Dataset records:

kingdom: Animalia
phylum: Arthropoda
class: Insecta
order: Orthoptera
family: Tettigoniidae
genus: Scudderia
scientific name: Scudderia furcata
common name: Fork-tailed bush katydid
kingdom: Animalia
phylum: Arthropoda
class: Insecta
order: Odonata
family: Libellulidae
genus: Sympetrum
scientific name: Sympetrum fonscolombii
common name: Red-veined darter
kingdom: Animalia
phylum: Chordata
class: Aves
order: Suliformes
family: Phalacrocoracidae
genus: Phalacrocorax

Task statement:
Rewrite every line of the records, changing each occurrence of "common name" to "vernacular name" and leaving everything else unchanged.

Result:
kingdom: Animalia
phylum: Arthropoda
class: Insecta
order: Orthoptera
family: Tettigoniidae
genus: Scudderia
scientific name: Scudderia furcata
vernacular name: Fork-tailed bush katydid
kingdom: Animalia
phylum: Arthropoda
class: Insecta
order: Odonata
family: Libellulidae
genus: Sympetrum
scientific name: Sympetrum fonscolombii
vernacular name: Red-veined darter
kingdom: Animalia
phylum: Chordata
class: Aves
order: Suliformes
family: Phalacrocoracidae
genus: Phalacrocorax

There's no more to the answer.